重複を避けるため、プラグインは Java パッケージの命名規則に従い、com.companyname. productname の形式にする必要があります (たとえば com.sun.solaris )。フォルダ内のオブジェクトはすべて、プラグイン名を反映したフォルダディレクトリ構造に配置する必要があります (たとえば /com/sun/solaris)。プラグインの JAR ファイルの名前は、 pluginname_ version.jar の形式である必要があります (たとえば com.sun.solaris_1.1.jar )。

インストールに関する考慮事項

プラグインをインストールするには、サービスプロビジョニングの管理者がプラグインの JAR ファイルをロードします。プラグインは、ブラウザインタフェースまたはコマンド行インタフェースを使用して N1 SPS 環境にインポートできます。プラグインのインポート時には、プラグイン記述子ファイルおよびプラグインの内容の妥当性検査が行われます。ブラウザインタフェースでは、インポート処理中のエラーが強調表示されます。

プラグインのインポート方法については、『Sun N1 Service Provisioning System 5.2 システム管理者ガイド』を参照してください。

プラグインのアップグレードに関する考慮事項

プラグインを既存のバージョンから新しいバージョンにアップグレードするには、パッチに必要な内容のみを含むパッチ JAR ファイルを用意します。たとえば、version 1.2 と 1.3 の間で 2 つのコンポーネントタイプを変更しただけの場合、アップグレードパッチには新しいコンポーネントタイプの XML ファイルのみを含めます。パッチは、順番に適用して複数のバージョンにアップグレードできるように定義します。たとえば、version 1.0 から 1.2 にアップグレードする場合、ユーザーは最初に 1.0 から 1.1 へのアップグレードを適用し、次に 1.1 から 1.2 へのアップグレードを適用します。アップグレードパッチは、以前にロードされているプラグインのバージョンに付加する形で提供する必要があります。特定の既存のバージョン (1.0 など) から特定の新しいバージョン (1.3) にアップグレードするパッチを作成することもできます。ただし、任意のバージョンから新しいバージョンにアップグレードするパッチを作成することはできません。

プラグインのアンインストール

プラグインをアンインストールするには、次の作業を行う必要があります。

プラグインのアンインストール方法については、『Sun N1 Service Provisioning System 5.2 システム管理者ガイド』を参照してください。

プラグインバージョンのアンインストール

プラグインの個々のパッチをアンインストールすることはできません。また、旧バージョンのプラグインによって作成されたオブジェクトを削除することはできません。この内容を削除するには、現バージョンのプラグインをアンインストールし、旧バージョンを再インストールする必要があります。別の方法として、旧バージョンのプラグインのコードをインストールすると同時に、プラグインで定義されているオブジェクトの新バージョンを作成するアンチパッチを作成することもできます。

コンポーネントのバージョンと依存関係

プラグインで定義されているオブジェクトは、プラグイン記述子ファイルで定義されている順序でインストール時にロードされます。これらのオブジェクトは、プラグインで以前に定義されているオブジェクト、またはオブジェクトを定義しているプラグインが直接依存するプラグイン内のオブジェクトだけを参照できます。依存関係はプラグイン記述子ファイルで宣言する必要があります。

バージョン管理に関する考慮事項

N1 SPS ソフトウェアでは、プランとコンポーネントのバージョンを取得できます。プラグイン内のプランやコンポーネントを変更し、これらのオブジェクトを N1 SPS 環境にチェックインすると、オブジェクトに新しいバージョン番号が割り当てられます。プラグイン配備の一環として、プラグインのプランとコンポーネントの最新バージョンを使用するか、旧バージョンを使用するかを選択できます。

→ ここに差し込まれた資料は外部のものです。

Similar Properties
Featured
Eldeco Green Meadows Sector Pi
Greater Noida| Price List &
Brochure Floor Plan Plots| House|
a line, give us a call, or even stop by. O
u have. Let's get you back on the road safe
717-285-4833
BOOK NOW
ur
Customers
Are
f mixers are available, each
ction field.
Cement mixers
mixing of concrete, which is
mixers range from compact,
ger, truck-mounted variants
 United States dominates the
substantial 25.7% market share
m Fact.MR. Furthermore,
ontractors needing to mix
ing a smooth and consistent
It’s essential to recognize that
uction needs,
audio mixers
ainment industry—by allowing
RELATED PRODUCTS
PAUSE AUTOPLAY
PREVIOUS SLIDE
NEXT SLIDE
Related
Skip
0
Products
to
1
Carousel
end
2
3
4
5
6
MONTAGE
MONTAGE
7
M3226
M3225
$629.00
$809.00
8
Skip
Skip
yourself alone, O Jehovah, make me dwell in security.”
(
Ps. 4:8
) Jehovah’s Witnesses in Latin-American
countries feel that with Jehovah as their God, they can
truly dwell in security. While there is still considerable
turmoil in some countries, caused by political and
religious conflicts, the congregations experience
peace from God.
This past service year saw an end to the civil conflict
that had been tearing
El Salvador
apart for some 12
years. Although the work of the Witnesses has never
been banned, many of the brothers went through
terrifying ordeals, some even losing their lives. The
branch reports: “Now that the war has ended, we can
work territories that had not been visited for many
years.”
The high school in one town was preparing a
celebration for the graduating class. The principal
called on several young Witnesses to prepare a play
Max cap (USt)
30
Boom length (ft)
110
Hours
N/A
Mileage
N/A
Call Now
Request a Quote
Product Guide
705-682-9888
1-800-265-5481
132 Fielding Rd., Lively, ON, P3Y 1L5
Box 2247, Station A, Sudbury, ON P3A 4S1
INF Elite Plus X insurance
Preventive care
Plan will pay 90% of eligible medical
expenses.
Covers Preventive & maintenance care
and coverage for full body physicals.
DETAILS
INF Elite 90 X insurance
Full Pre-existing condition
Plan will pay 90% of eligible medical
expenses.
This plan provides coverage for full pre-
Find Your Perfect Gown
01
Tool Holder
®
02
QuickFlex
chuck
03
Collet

プラグインで、タイプと名前がシステム内の既存のオブジェクトと同じであるバージョン管理対象オブジェクトを作成しようとすると、オブジェクトの新バージョンが作成されます。プラグイン定義で、このオブジェクトのメジャーバージョンを増分すると明示的に定義していない場合は、オブジェクトのマイナーバージョンが増分されます。

名前の重複を避けるため、プラグインではコンポーネントやプランなどのバージョン管理対象オブジェクトを、ほかのプラグインによって作成されたディレクトリに配置できません。

次のオブジェクトはバージョン管理されません。

プラグインで、タイプと名前が既存のオブジェクトと同じであるバージョン管理対象外のオブジェクトを作成しようとすると、名前の重複を避けるため、オブジェクト名の前にプラグイン名が付加されます。

証明書

1 つのバージョンのプラグイン記述子ファイルを署名した場合、そのプラグインのそのあとのバージョンでもファイルを署名する必要があります。プラグイン記述子ファイルに署名するには、標準の jarsigner ツールを使用します。ファイルが署名されている場合、その署名はプラグインのインストール時に公開証明書に対して確認されます。プラグインをアップグレードするときは、新バージョンの署名に使用されている証明書が、システム内の既存バージョンの署名に使用されている証明書に対して照合されます。プラグインのバージョン間で証明書の有効期限が切れていた場合は、アップグレードが失敗します。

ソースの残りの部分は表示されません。